───── PROVIDED TEXT ─────
Public art gallery in Newcastle, Australia

The Lock-Up is a public art gallery in Newcastle, New South Wales, Australia. The gallery is located in a former police station and holding cells, which is listed on the New South Wales State Heritage Register.

==History==
From 1861 until 1982, the building used for The Lock-Up operated as a police station and holding cells for short-term prisoners. After the police station closed, the site became the Hunter Heritage Centre in 1988, which included a museum and an art gallery. The space was re-launched as The Lock-Up in September 2014, as a dedicated multidisciplinary contemporary art gallery.

The building is listed on the New South Wales State Heritage Register.

==Description and governance==
The exhibition spaces include several cells, a padded cell, an indoor exercise yard for prisoners, and a considerable amount of graffiti created by prisoners, all of which have been maintained in their original form following its conversion into an art gallery.

The Lock-Up is a not-for-profit independent gallery. The gallery receives around $150,000 funding a year from Create NSW, and receives additional support from a patrons program. In 2023, they received a $400,000 grant from Creative Australia, with funds to be provided over four years beginning in 2025. Funds are also raised via an annual exhibition titled Collect.

==Exhibitions and programs==
The gallery typically runs about six or seven shows a year, usually with original installations, and also supports an artist-in-residence program. Art at the gallery has often been social and criminal justice themed, including on issues such as the climate crisis and the Royal Commission into Institutional Responses to Child Sexual Abuse.

Performative exhibitions have featured at the gallery, including one which incorporated the original graffiti by exploring the characters of "Sue and Dyan", whose names are carved into the walls of one of the cells.

Their 2018 exhibition, justiceINjustice, a collaboration between artists and lawyers which focused on miscarriage of justice, won an IMAGinE award from the Museums and Galleries of NSW. Then director Jessi England also received the IMAGinE award for best director that same year.

Notable artists exhibited at The Lock-Up include Blak Douglas, and Khaled Sabsabi, who was artist-in-residence and displayed work at the gallery from September to November 2024.
─────
WORK TO COMPLETE:
• A. Answer these questions using the article on The Lock-Up:
(i) During which years did the building operate as a police station and holding cells?
(ii) About how much funding does the gallery receive from Create NSW each year?
(iii) What was the title of the 2018 exhibition that won an IMAGinE award?
• B. Extract the passage of the article on The Lock-Up that opens with the words containing "Performative exhibitions have" and closes with "to November 2024.".
The entries that follow are separate material and have no connection to the article on The Lock-Up.
───── THE DATA ─────
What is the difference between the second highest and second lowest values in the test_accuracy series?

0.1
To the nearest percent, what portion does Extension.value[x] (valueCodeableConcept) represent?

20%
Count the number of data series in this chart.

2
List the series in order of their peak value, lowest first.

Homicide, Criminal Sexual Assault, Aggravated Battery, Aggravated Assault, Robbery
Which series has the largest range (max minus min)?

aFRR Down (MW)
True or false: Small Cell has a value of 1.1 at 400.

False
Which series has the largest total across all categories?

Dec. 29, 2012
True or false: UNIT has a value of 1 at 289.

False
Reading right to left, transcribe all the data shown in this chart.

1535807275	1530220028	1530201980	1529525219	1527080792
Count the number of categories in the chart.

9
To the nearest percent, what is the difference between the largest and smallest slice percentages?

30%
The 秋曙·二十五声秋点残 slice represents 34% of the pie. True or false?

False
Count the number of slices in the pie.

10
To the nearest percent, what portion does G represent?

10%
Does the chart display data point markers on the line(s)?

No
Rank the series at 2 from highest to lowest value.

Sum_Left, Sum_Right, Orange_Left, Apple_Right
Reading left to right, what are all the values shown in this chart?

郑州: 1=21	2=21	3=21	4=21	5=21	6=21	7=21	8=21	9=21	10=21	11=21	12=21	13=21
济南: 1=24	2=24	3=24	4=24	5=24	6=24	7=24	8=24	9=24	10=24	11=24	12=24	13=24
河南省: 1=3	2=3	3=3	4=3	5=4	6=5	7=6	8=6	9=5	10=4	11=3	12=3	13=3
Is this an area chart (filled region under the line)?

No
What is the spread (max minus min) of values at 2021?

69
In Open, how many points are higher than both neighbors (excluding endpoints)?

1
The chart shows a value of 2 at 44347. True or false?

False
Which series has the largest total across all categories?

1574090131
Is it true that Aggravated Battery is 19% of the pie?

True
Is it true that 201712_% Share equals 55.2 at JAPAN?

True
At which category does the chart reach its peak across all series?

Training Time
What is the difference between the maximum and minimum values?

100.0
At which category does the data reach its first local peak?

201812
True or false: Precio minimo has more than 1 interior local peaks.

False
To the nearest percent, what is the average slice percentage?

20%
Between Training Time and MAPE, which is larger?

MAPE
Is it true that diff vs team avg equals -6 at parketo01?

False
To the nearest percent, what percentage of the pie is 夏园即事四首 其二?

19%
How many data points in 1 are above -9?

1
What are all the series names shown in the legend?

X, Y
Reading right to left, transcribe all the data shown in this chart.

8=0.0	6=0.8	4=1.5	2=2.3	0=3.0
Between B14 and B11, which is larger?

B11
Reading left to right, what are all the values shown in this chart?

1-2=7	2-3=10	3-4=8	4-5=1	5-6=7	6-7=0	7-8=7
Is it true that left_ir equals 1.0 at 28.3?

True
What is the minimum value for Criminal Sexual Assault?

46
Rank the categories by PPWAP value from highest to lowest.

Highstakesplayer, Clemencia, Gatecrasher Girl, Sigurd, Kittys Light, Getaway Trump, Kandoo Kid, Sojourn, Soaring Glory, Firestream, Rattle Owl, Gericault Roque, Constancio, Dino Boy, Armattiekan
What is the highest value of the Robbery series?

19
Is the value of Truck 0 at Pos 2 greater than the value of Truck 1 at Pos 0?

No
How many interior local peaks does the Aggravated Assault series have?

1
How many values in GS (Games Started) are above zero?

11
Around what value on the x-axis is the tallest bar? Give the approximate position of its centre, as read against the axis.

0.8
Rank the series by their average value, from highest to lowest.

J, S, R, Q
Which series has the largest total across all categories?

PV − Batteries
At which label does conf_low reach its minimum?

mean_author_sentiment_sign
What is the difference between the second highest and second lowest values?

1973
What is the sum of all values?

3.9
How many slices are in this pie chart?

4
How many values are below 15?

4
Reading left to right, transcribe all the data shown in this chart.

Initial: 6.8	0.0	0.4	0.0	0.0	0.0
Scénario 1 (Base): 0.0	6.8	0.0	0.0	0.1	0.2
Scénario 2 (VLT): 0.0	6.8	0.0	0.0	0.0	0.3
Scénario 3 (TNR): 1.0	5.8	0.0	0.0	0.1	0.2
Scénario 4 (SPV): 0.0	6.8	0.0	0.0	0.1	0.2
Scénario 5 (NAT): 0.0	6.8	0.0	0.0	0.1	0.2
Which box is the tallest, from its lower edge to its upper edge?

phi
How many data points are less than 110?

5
─────
ANSWERS FOR THIS EXERCISE:
• A.
(i) From 1861 until 1982.
(ii) Around $150,000.
(iii) justiceINjustice.

• B.
Performative exhibitions have featured at the gallery, including one which incorporated the original graffiti by exploring the characters of "Sue and Dyan", whose names are carved into the walls of one of the cells.

Their 2018 exhibition, justiceINjustice, a collaboration between artists and lawyers which focused on miscarriage of justice, won an IMAGinE award from the Museums and Galleries of NSW. Then director Jessi England also received the IMAGinE award for best director that same year.

Notable artists exhibited at The Lock-Up include Blak Douglas, and Khaled Sabsabi, who was artist-in-residence and displayed work at the gallery from September to November 2024.